Our lands, our lives and all are Bolingbroke’s,
And nothing can we call our own but death
And that small model of the barren earth
Which serves as paste and cover to our bones.
For God’s sake, let us sit upon the ground
And tell sad stories of the death of kings;
How some have been deposed; some slain in war,
Some haunted by the ghosts they have deposed;
Some poison’d by their wives: some sleeping kill’d;
All murder’d: for within the hollow crown
That rounds the mortal temples of a king
Keeps Death his court and there the antic sits,
Scoffing his state and grinning at his pomp,
Allowing him a breath, a little scene,
To monarchize, be fear’d and kill with looks,
Infusing him with self and vain conceit,
As if this flesh which walls about our life,
Were brass impregnable, and humour’d thus
Comes at the last and with a little pin
Bores through his castle wall, and farewell king!

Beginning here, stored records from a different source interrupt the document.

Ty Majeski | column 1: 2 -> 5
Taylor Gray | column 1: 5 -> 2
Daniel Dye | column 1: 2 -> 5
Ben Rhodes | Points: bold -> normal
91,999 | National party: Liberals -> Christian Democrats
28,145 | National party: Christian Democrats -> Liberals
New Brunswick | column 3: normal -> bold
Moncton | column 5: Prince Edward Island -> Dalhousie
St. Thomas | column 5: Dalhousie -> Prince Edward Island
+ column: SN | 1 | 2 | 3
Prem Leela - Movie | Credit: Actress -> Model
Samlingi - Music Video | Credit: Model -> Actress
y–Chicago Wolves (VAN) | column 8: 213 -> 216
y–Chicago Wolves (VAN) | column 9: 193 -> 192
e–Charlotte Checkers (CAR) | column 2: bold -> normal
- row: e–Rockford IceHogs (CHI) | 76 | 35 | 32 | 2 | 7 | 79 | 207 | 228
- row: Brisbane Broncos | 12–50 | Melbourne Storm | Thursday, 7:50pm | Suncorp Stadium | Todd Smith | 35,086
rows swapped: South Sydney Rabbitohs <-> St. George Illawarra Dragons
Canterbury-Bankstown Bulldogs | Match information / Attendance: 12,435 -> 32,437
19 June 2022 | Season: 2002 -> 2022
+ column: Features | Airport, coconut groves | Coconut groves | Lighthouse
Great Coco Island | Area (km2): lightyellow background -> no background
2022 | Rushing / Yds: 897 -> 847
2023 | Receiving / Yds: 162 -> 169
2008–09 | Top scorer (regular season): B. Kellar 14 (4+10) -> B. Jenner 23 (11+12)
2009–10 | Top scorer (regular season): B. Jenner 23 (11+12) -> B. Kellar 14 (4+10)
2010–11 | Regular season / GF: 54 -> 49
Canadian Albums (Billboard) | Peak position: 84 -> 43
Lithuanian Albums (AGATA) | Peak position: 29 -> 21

Cover your heads and mock not flesh and blood
With solemn reverence: throw away respect,
Tradition, form and ceremonious duty,
For you have but mistook me all this while:
I live with bread like you, feel want,
Taste grief, need friends: subjected thus,
How can you say to me, I am a king?
I have been watching The Hollow Crown on BBC 2 and found I still remembered the lines from this scene, with my mouth though tight, muttering each line as Ben Whishaw delivered them so full of gust. Now let me just say, I gave up on acting because I found I had much keener hand for writing and directing, so that is what I am sticking to. But, if I am suddenly full of inspiration to perform on stage again, I shall!